Task: Reproduce, without any changes, the lines from the one holding "زمین ورزشی اختصاصی برج" through the end of the records, both ends included.

Dataset items:
=== Section Start ===

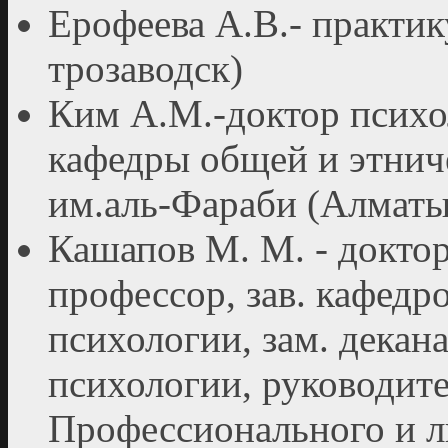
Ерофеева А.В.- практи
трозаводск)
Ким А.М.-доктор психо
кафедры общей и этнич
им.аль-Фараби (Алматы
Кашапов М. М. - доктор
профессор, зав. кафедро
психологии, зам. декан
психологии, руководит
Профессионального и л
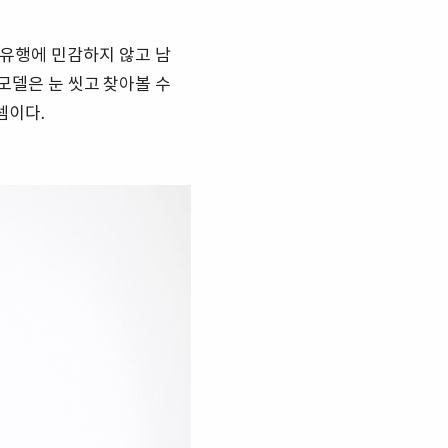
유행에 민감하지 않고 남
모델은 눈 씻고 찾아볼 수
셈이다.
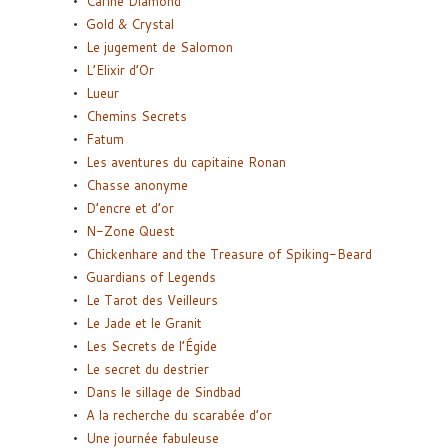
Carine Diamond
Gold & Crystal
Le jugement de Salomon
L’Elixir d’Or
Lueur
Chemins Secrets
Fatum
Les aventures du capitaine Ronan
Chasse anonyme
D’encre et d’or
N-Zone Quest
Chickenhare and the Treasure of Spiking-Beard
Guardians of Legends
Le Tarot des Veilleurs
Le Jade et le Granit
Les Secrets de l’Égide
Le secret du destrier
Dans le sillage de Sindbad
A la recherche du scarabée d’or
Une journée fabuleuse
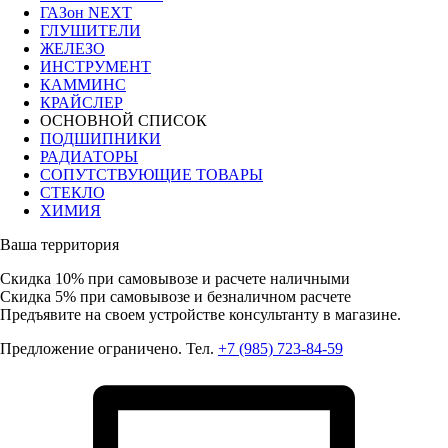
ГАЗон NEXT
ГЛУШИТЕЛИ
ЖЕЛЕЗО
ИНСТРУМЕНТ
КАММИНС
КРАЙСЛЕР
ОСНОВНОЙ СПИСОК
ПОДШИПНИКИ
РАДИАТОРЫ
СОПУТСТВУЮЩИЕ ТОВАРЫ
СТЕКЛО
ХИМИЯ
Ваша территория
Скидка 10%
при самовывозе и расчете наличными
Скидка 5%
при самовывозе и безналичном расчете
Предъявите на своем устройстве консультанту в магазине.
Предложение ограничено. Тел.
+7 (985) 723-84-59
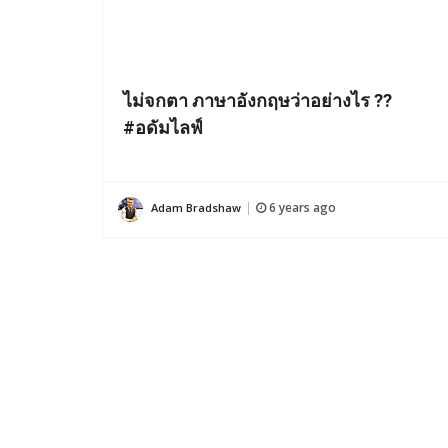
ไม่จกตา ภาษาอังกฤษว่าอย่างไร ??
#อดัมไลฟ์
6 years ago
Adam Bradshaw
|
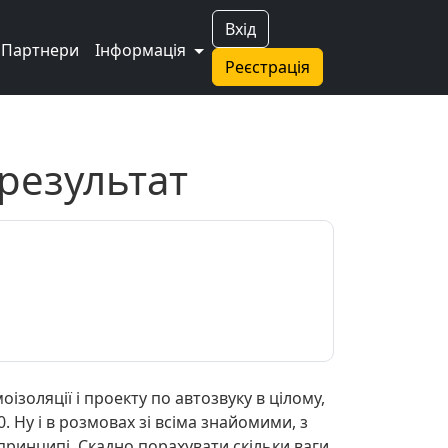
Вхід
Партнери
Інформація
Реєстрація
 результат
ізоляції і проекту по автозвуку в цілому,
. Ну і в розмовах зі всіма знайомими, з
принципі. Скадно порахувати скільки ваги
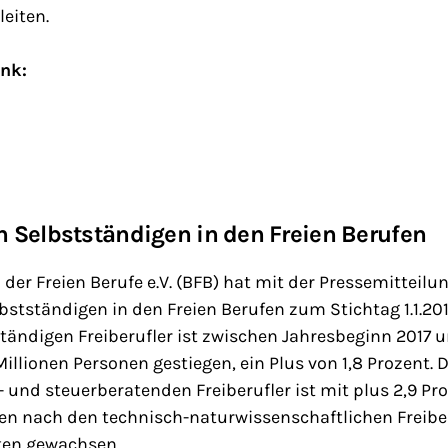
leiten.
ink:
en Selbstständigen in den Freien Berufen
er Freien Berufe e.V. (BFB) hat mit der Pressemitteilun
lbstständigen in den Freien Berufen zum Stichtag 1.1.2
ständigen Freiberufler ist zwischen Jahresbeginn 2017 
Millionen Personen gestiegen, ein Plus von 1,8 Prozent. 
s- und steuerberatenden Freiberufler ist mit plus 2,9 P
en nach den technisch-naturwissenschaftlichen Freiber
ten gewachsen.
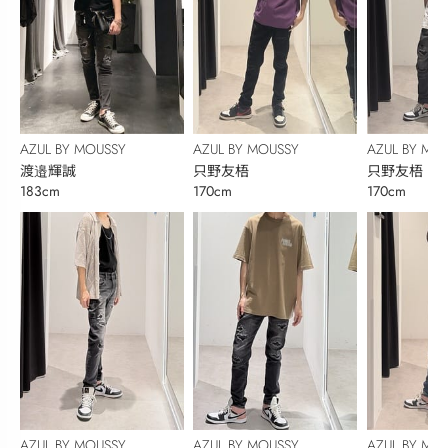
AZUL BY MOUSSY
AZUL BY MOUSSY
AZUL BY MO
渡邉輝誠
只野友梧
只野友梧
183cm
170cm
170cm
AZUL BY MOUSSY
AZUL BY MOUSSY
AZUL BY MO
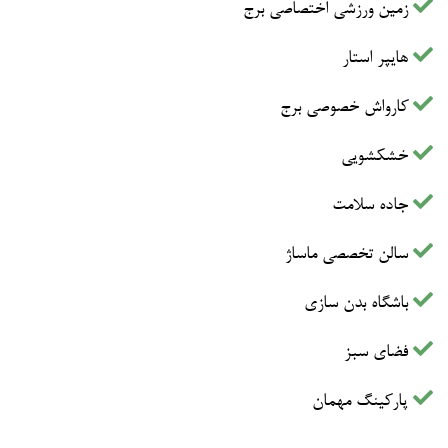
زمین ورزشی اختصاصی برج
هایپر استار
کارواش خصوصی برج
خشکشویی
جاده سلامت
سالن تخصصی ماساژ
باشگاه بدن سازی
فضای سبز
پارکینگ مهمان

=== Section End ===

Exercise answer:
زمین ورزشی اختصاصی برج
هایپر استار
کارواش خصوصی برج
خشکشویی
جاده سلامت
سالن تخصصی ماساژ
باشگاه بدن سازی
فضای سبز
پارکینگ مهمان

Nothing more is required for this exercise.